De mayor quería ser como él.
Esos días llegaba al hotel a tiempo de ver despuntar el sol en el horizonte de cristal y cemento. La conciencia me duraba el tiempo necesario para quitarme la ropa, correr las cortinas y tirarme en la cama sin tan siquiera meterme dentro de las sábanas. Cuatro horas escasas más tarde, el despertador se encargaba de taladrarme el cerebro y recordarme que me esperaban para defender el honor de mi hermano fuera de la casa.
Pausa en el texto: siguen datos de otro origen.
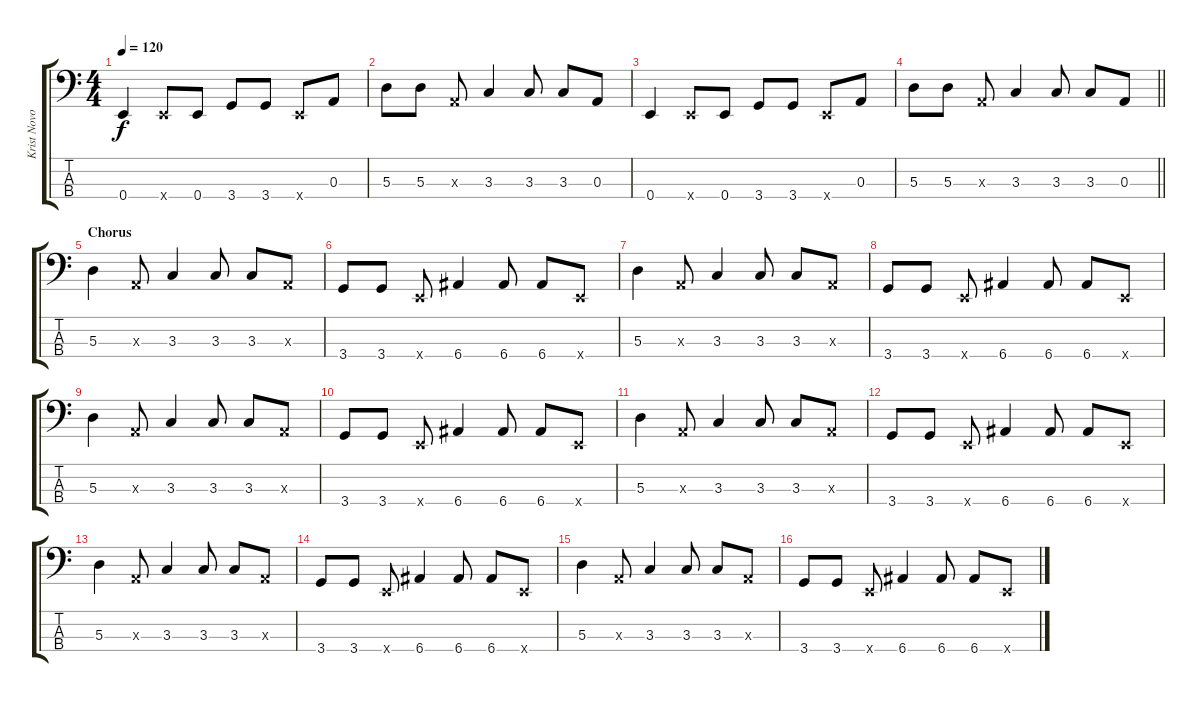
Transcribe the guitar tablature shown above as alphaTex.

\track ("Krist Novoselic - Bass" "Krist Novo") {instrument electricbassfinger}
\staff {score tabs}
\tuning (G2 D2 A1 E1) {hide}
\ts (4 4)
\tempo 120
\clef f4
\ks c
0.4.4{dy f} 0.4{x}.8 0.4.8 3.4.8 3.4.8 0.4{x}.8 0.3.8 |
5.3.8 5.3.8 0.3{x}.8 3.3.4 3.3.8 3.3.8 0.3.8 |
0.4.4 0.4{x}.8 0.4.8 3.4.8 3.4.8 0.4{x}.8 0.3.8 |
\barLineRight lightlight
5.3.8 5.3.8 0.3{x}.8 3.3.4 3.3.8 3.3.8 0.3.8 |
\section ("" "Chorus")
5.3.4 0.3{x}.8 3.3.4 3.3.8 3.3.8 0.3{x}.8 |
3.4.8 3.4.8 0.4{x}.8 6.4.4 6.4.8 6.4.8 0.4{x}.8 |
5.3.4 0.3{x}.8 3.3.4 3.3.8 3.3.8 0.3{x}.8 |
3.4.8 3.4.8 0.4{x}.8 6.4.4 6.4.8 6.4.8 0.4{x}.8 |
5.3.4 0.3{x}.8 3.3.4 3.3.8 3.3.8 0.3{x}.8 |
3.4.8 3.4.8 0.4{x}.8 6.4.4 6.4.8 6.4.8 0.4{x}.8 |
5.3.4 0.3{x}.8 3.3.4 3.3.8 3.3.8 0.3{x}.8 |
3.4.8 3.4.8 0.4{x}.8 6.4.4 6.4.8 6.4.8 0.4{x}.8 |
5.3.4 0.3{x}.8 3.3.4 3.3.8 3.3.8 0.3{x}.8 |
3.4.8 3.4.8 0.4{x}.8 6.4.4 6.4.8 6.4.8 0.4{x}.8 |
5.3.4 0.3{x}.8 3.3.4 3.3.8 3.3.8 0.3{x}.8 |
3.4.8 3.4.8 0.4{x}.8 6.4.4 6.4.8 6.4.8 0.4{x}.8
En esos momentos solo tenía ganas de morirme.
Después de haber visitado seis locales durante la noche del viernes y de haberme vuelto en taxi al ver las atenciones que Ícaro le dedicaba a su nueva amiga, pensé quedarme en la cama hasta bien entrada la tarde. Y lo habría hecho de no ser porque mi representante decidió hacerme una visita sorpresa. Podría haber intentado ignorarla, pero cuando Cora llama a una puerta, lo hace para que la abran.
—¡Leo Serafin, sé que estás ahí! —me llegó su voz, entre imágenes inconexas de un dinosaurio, Sophie y un Bugatti volador.
En la siguiente tanda de golpes abrí los ojos y me incorporé con un punzante dolor de cabeza. Al más puro estilo zombi llegué hasta la puerta y la abrí entre gruñidos para después regresar a la cama como un vampiro repelido por la luz.
—Jesús, esto huele peor que una pocilga… —se quejó Cora. Después marchó (porque Cora nunca andaba: marchaba a paso militar) hasta la ventana y descorrió las cortinas.
Más que gruñir, rugí cuando el sol me golpeó en la cara. A ella le dio igual; se puso a recoger la ropa y a ordenarla sobre los sillones.
—Por razones como esta nunca he querido tener hijos —masculló—. Lo que me recuerda…, ¿cuánto hace que no hablas con tu madre? No seas cuervo y llámala hoy. No es una recomendación, ¿me has oído? —añadió subiendo el volumen de voz.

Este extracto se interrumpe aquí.